> _Problem statement_: Print every line of the listing below, starting with the line that holds "vfov_deg: 38.7" and going on through the line that holds "focal_mm: 6.1", both included, and print nothing else.

------ Provided information ------

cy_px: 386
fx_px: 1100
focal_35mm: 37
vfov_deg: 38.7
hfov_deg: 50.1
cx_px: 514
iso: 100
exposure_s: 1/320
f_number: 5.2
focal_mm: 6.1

------
------ Provided information ------

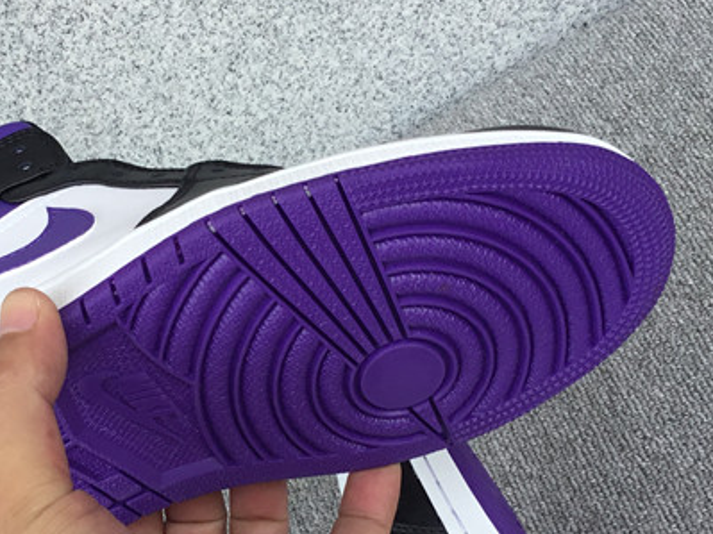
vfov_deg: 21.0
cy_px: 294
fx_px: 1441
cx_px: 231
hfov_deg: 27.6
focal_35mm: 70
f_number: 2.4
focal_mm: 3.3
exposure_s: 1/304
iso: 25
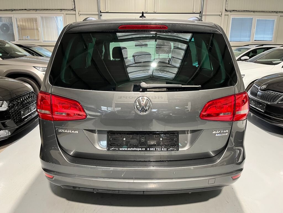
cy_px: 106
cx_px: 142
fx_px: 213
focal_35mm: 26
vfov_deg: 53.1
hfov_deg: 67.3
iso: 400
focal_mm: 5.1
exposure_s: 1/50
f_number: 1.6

------
------ Provided information ------

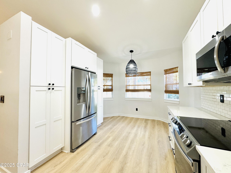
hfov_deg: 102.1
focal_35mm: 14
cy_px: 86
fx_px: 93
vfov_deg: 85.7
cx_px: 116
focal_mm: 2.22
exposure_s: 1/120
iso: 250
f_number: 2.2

------

> _Answer box_:
vfov_deg: 38.7
hfov_deg: 50.1
cx_px: 514
iso: 100
exposure_s: 1/320
f_number: 5.2
focal_mm: 6.1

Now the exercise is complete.